Objectives: To investigate whether attenuated striatal activity during reward anticipation is associated with amisulpride-induced weight change in antipsychotic-naive patients with schizophrenia undergoing initial treatment and to examine the association between weight change and changes in reward anticipation activity after treatment.

Design, setting, and participants: Sixty-nine antipsychotic-naive inpatients and outpatients with schizophrenia were included in a multimodal longitudinal cohort study from December 16, 2008, to December 11, 2013. Fifty-eight patients underwent functional magnetic resonance imaging (fMRI) while performing a monetary reward task. After 6 weeks of treatment with amisulpride, a relatively selective dopamine D2 antagonist, 39 patients underwent a second fMRI scan and measurement of change in body weight. Final follow-up was completed on January 14, 2014, and data were analyzed from October 25, 2014, to June 15, 2015 and August 31 to September 19, 2015.

Exposures: Six weeks of individually dosed amisulpride treatment.

Main outcomes and measures: Reward-anticipation activity in the striatum before and after treatment and weight change.

Results: Of the 69 patients who consented to the study, 39 underwent the follow-up fMRI and weight measurement (age range, 18-45 years; 17 women and 22 men). The mean (SD) daily dose of amisulpride was 272 (168; range, 50-800) mg, and patients gained a mean (SD) of 2.3 (2.8; range, -4 to 8) kg in body weight.
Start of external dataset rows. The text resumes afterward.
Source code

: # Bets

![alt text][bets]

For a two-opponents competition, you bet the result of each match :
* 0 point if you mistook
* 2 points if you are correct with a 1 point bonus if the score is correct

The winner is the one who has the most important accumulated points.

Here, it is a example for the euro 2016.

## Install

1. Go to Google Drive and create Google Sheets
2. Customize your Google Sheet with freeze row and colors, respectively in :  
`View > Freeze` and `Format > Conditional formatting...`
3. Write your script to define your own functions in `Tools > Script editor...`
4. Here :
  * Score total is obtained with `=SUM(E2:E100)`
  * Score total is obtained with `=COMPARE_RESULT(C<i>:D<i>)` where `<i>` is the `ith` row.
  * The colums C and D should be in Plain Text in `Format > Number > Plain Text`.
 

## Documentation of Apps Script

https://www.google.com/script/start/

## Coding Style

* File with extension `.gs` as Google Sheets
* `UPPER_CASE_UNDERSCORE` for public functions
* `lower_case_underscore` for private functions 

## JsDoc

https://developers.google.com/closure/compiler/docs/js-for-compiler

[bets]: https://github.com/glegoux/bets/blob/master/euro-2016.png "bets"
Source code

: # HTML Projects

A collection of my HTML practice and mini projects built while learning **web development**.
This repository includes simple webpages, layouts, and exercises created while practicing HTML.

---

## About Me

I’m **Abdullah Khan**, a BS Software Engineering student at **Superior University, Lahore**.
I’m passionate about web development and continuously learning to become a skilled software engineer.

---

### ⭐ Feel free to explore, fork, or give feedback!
Improvement from baseline to follow-up was found on the mean (SD) positive (19.9 [4.1] to 14.3 [3.8]), general (39.7 [7.7] to 30.5 [7.7]), and total (78.5 [15.3] to 63.2 [13.9]) scores on the Positive and Negative Syndrome Scale (P < .001). Weight gain was predicted by low mean (SD) baseline reward-related activity in the right-sided putamen (0.20 [0.93]; F35,3 = 5.64; P = .003). After 6 weeks, weight gain was associated with an increase in mean (SD) reward activity in the same region during treatment (0.28 [0.74]; F37,1 = 4.48; P = .04).

Conclusions and relevance: Activity in striatal regions of the reward system appears to be associated with the individual variability in the predisposition for antipsychotic-associated weight gain. Moreover, pharmacologic modulation of the reward system may play a role in antipsychotic-associated weight gain.